Data items:
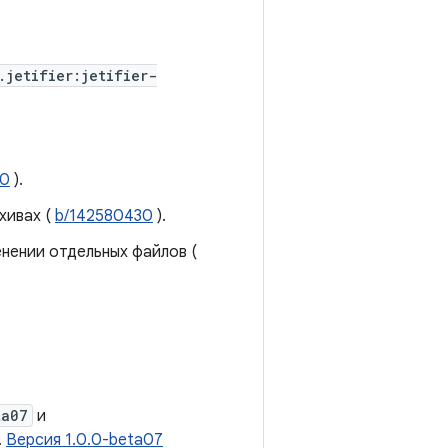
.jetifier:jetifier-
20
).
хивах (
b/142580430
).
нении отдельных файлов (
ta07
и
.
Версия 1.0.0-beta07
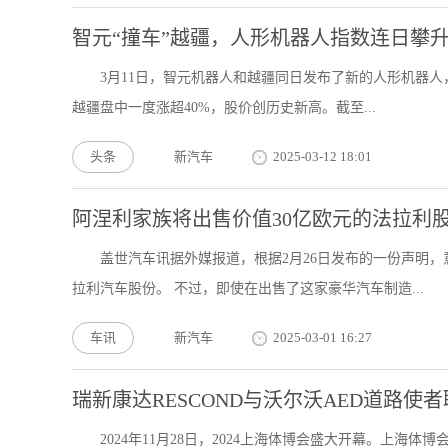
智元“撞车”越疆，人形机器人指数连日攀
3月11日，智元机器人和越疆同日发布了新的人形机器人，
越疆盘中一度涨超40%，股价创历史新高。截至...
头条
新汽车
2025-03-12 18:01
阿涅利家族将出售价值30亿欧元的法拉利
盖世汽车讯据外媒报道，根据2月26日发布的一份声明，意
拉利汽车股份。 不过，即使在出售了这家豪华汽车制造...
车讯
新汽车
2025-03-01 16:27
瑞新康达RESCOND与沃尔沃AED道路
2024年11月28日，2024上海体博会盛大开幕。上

What is needed: For every entry, return its exact wording and leave out any image.

Exercise solution:
.jetifier:jetifier-
20
).
хивах (
b/142580430
).
нении отдельных файлов (
ta07
и
.
Версия 1.0.0-beta07
智元“撞车”越疆，人形机器人指数连日攀
3月11日，智元机器人和越疆同日发布了新的人形机器人，
越疆盘中一度涨超40%，股价创历史新高。截至...
头条
新汽车
2025-03-12 18:01
阿涅利家族将出售价值30亿欧元的法拉利
盖世汽车讯据外媒报道，根据2月26日发布的一份声明，意
拉利汽车股份。 不过，即使在出售了这家豪华汽车制造...
车讯
新汽车
2025-03-01 16:27
瑞新康达RESCOND与沃尔沃AED道路
2024年11月28日，2024上海体博会盛大开幕。上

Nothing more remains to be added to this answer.